Every record must appear in your copy exactly as written, with no pictures.

===== RECORDS FOR PROCESSING =====

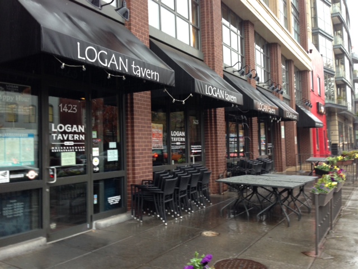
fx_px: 341
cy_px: 134
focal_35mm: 33
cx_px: 179
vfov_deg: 42.9
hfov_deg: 55.4
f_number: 2.4
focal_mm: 4.12
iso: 64
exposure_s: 1/20
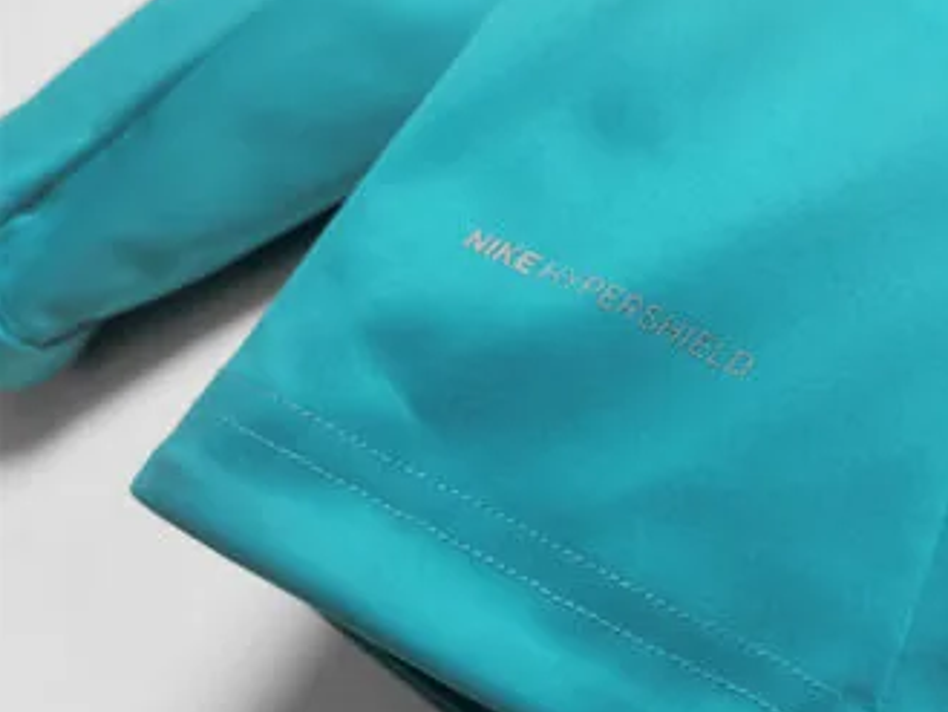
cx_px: 545
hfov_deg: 59.7
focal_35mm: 30
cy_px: 353
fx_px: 822
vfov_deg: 46.8
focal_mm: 5.58
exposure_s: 1/100
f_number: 1.8
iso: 100
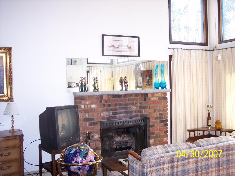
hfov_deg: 47.9
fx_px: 265
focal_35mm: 39
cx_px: 118
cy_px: 88
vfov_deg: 36.8
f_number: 2.8
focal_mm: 8
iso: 140
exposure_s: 1/60
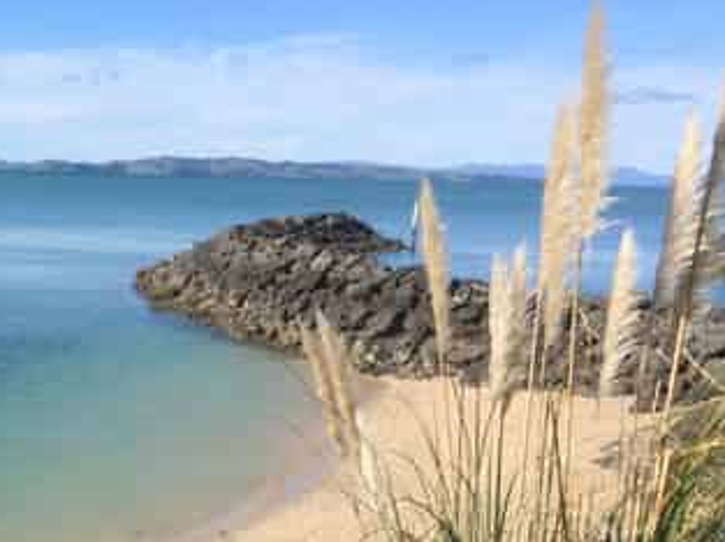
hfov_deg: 30.1
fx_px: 1276
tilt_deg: -9.8
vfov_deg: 23.7
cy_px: 416
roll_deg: -0.4
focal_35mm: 61
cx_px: 46
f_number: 2.2
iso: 32
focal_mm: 4.15
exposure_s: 1/1953
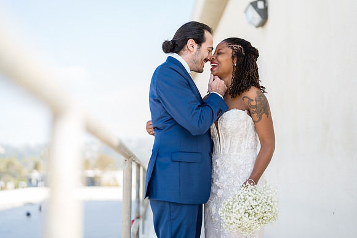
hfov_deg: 39.6
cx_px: 178
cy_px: 119
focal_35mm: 50
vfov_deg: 27.0
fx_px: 496
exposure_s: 1/1250
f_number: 1.2
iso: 100
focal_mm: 50
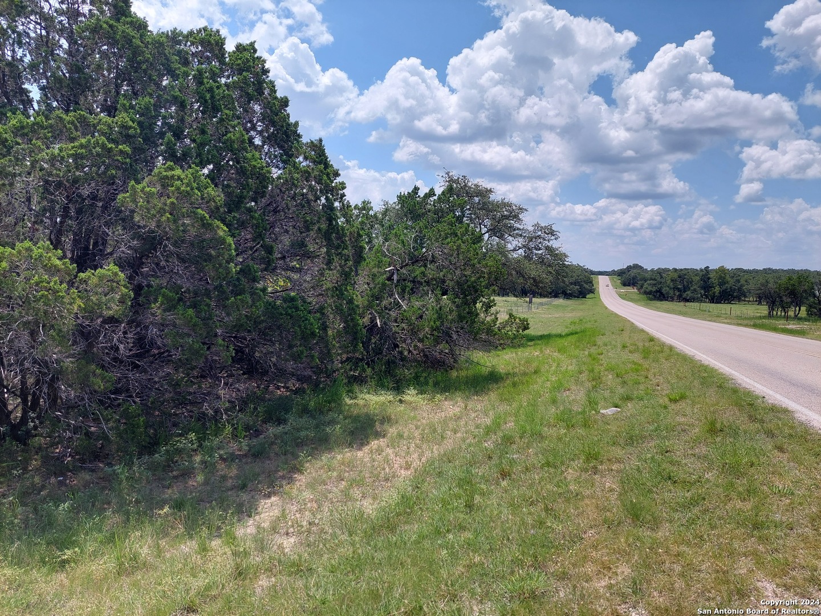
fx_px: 569
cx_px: 410
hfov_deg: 71.6
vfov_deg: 56.8
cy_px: 308
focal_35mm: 24
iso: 40
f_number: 1.8
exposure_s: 1/1644
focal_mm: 5.23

=====

» **EXERCISE RESULT**
fx_px: 341
cy_px: 134
focal_35mm: 33
cx_px: 179
vfov_deg: 42.9
hfov_deg: 55.4
f_number: 2.4
focal_mm: 4.12
iso: 64
exposure_s: 1/20
cx_px: 545
hfov_deg: 59.7
focal_35mm: 30
cy_px: 353
fx_px: 822
vfov_deg: 46.8
focal_mm: 5.58
exposure_s: 1/100
f_number: 1.8
iso: 100
hfov_deg: 47.9
fx_px: 265
focal_35mm: 39
cx_px: 118
cy_px: 88
vfov_deg: 36.8
f_number: 2.8
focal_mm: 8
iso: 140
exposure_s: 1/60
hfov_deg: 30.1
fx_px: 1276
tilt_deg: -9.8
vfov_deg: 23.7
cy_px: 416
roll_deg: -0.4
focal_35mm: 61
cx_px: 46
f_number: 2.2
iso: 32
focal_mm: 4.15
exposure_s: 1/1953
hfov_deg: 39.6
cx_px: 178
cy_px: 119
focal_35mm: 50
vfov_deg: 27.0
fx_px: 496
exposure_s: 1/1250
f_number: 1.2
iso: 100
focal_mm: 50
fx_px: 569
cx_px: 410
hfov_deg: 71.6
vfov_deg: 56.8
cy_px: 308
focal_35mm: 24
iso: 40
f_number: 1.8
exposure_s: 1/1644
focal_mm: 5.23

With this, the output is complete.